Cuando ella ríe
Ahora la vuelvo a oír. La estoy oyendo precisamente en este mismo momento. Ríe con una risa que puede parecer espontánea, una risa de niña. Porque es una niña. Pero su reír tiene un dejo a histeria. Definitivamente – concluyo – es una risa histérica. Se esparce a los cuatro vientos como una bocanada de aire tibio, mejor dicho tormentoso. Porque su risa es una tormenta, de esas que destruyen todo a su paso. Sin embargo cuando ríe, algo se altera en el cosmos, desordenándolo, algo que no puede controlarse, que irrumpe, estalla, arrastra.
No la oigo siempre, sólo de tanto en tanto cuando juega en la terraza de su casa, con su padre, su hermano, su madre a veces. Todos son jóvenes, con una juventud impertinente a la que no le importan los otros. Es más, cuando ella ríe todos los otros desaparecen o se esconden, no se sabe. Así de inoportuna es su risa, aunque, en verdad, reír no es inoportuno, es un dejarse ir rompiendo esquemas, estructuras. Todos quienes la rodean forman una especie de coro en sordina, del cual ella es su nota esencial y discordante.
Apenas se deja ver, su figura, como su risa, es también un torbellino que borra todo lo demás, lo opaca, lo amortigua. Y es un reír tan especial que a veces lastima, a lo mejor la lastima a ella misma, la saca de su centro y ya no es más ella. Es sólo su risa, sin pudores, lanzada así, a pesar de sí misma. Una risa nerviosa – como lo dije antes, histérica- que por momentos hasta molesta. Tal vez moleste eso, ese segundo de felicidad completa de alguien. Yo no sé si es una niña feliz pero sí sé que en ese instante lo es, extrae eso de su interior sin proponérselo y lo vomita. Es exactamente eso: una risa vomitada, algo que sale de ella intempestivamente y se derrumba en el aire. Y me llega a mí, le llega a todos quienes la escuchamos, nos guste o no hacerlo.
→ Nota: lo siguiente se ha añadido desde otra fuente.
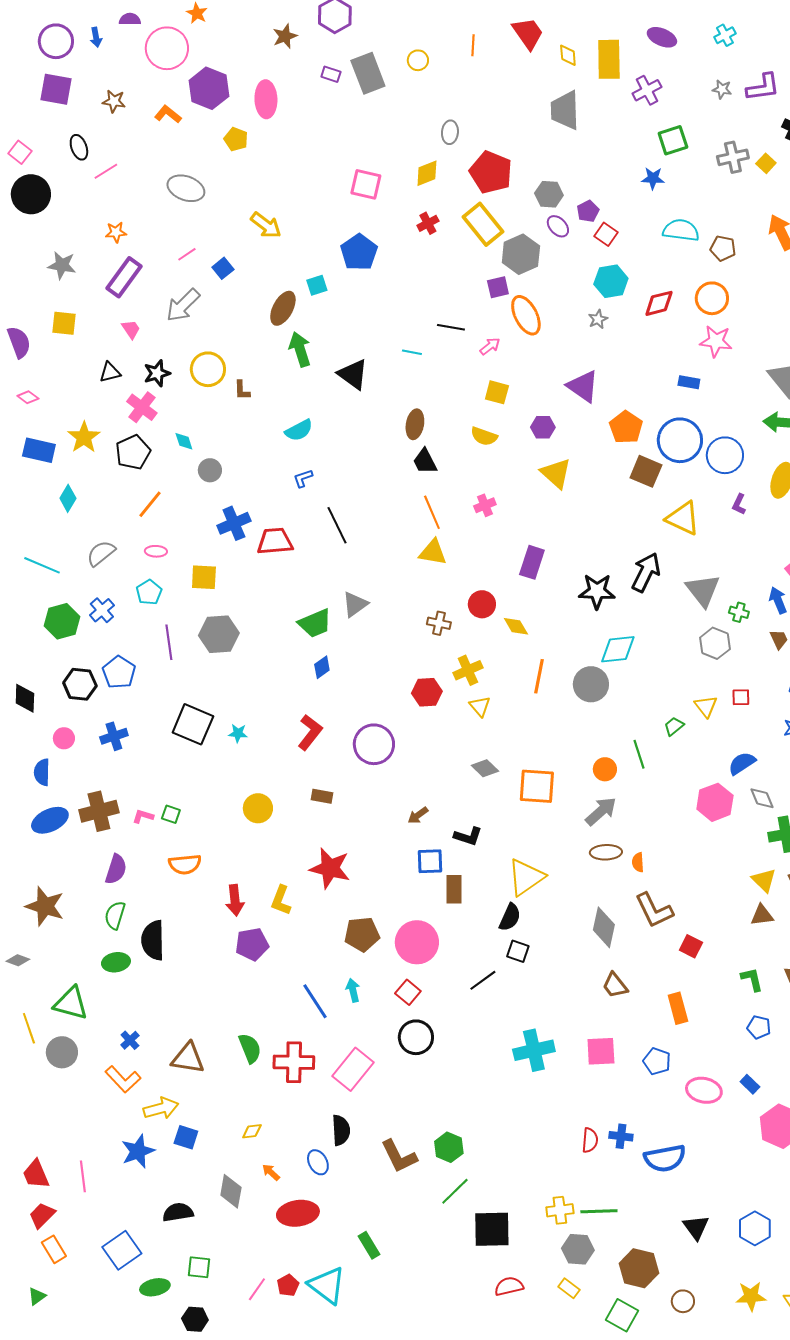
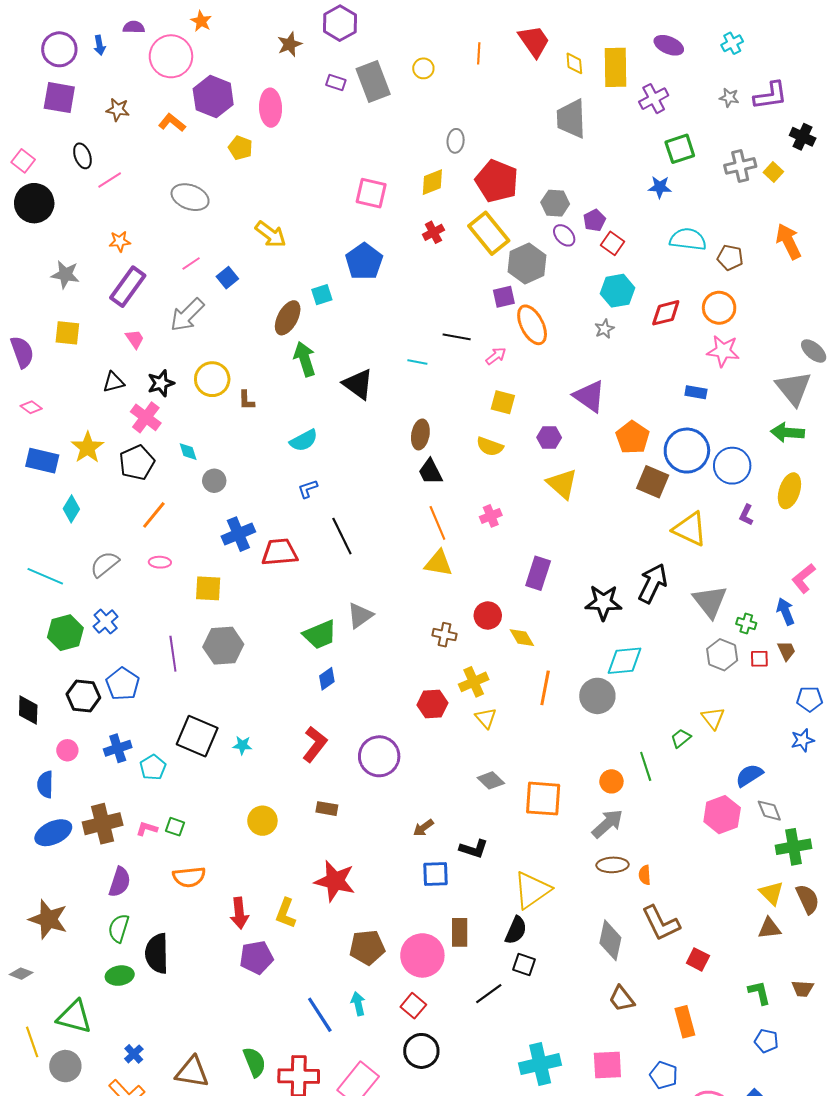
cyan pentagon: (149, 592) -> (153, 767), moved
red square: (741, 697) -> (759, 659), moved
brown rectangle: (454, 889) -> (460, 932), moved

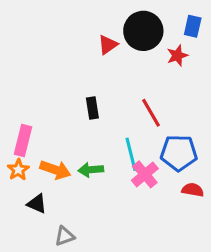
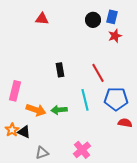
blue rectangle: (193, 26) -> (112, 17), moved
black circle: (143, 31) -> (93, 20), size x0.6
red triangle: (108, 45) -> (42, 19), moved, turned 40
orange star: (18, 170) -> (12, 130), moved
pink cross: (145, 174) -> (82, 150), moved

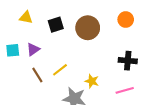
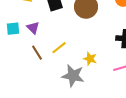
purple triangle: (33, 49) -> (33, 28), turned -40

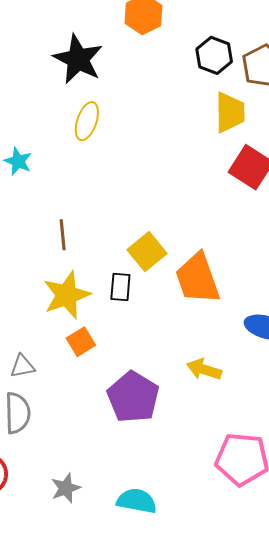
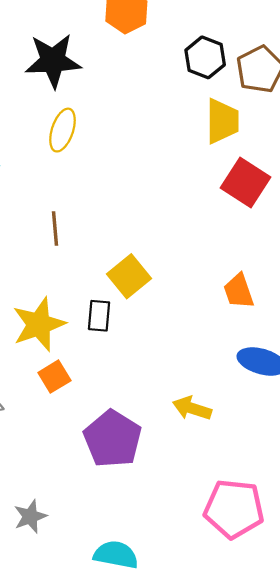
black star: (78, 59) -> (53, 61), turned -30
brown line: (63, 235) -> (55, 228), moved
orange trapezoid: (198, 278) -> (239, 291), moved, size x0.6
gray star: (66, 488) -> (30, 516), moved

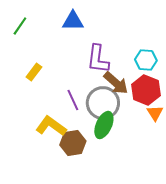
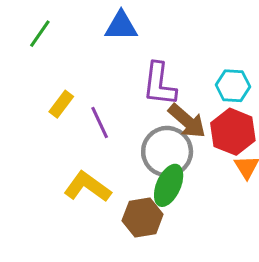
purple line: (73, 100) -> (100, 123), moved
brown hexagon: (73, 143) -> (143, 218), moved

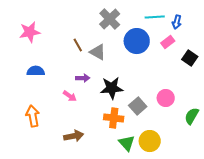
No sé bien cómo es ella, ese ser que corre por la terraza tras una pelota, tras su hermano, tras un juego cuyas reglas no descifro. Pero sí sé como es su risa. Su risa es ella. Es ella saliendo de sí misma antes de llegar a ser otra. Y no me importa saber más. Percibo asombrada, hasta molesta, esa demostración que yo no me permito. Pero su sonido me vence, me vence esa carcajada que a pesar de ser estentórea no es procaz, aunque ella no sepa que pueda llegar a serlo. Pero no, definitivamente no, procaces son mis oídos. Procaz es el ruido que altera esos domingos o sábados en que su risa se descuelga de ella y cae sobre el mundo.
Hoy es domingo y ahí está de nuevo. Brillante como un rayo de sol en pleno mediodía, desordenando la rutina. Ahí está el sonido de su risa que se despeña en un allegro vivísimo, sin andante previo. Y oírla es como ver a Mozart sentado en la terraza. Porque ella, más exactamente su risa, puede ser Mozart, puede ser Vivaldi. Es más, ella en ese momento, es Mozart y Vivaldi juntos. Ella es ellos, ella es su risa. Su risa es ella y todos los demás unos tristes muñecos a quienes se les ha roto la cuerda. Ella es la cuerda, el mecanismo de la cuerda del mundo. Su risa es el mundo. El mundo es ella. Y yo no soy nadie. Sólo alguien que recibe el eco de su risa, alguien que tiene una copa en la mano que de pronto se rompe. Porque eso hace posible su risa. Romper el cristal y lograr que cada fragmento brille por si mismo y adquiera vida propia. Que sea un acorde de la melodía de su risa. Su risa indomable e histérica, capaz de alterar el equilibrio del cosmos. Su risa. Solamente su risa. La risa de una niña.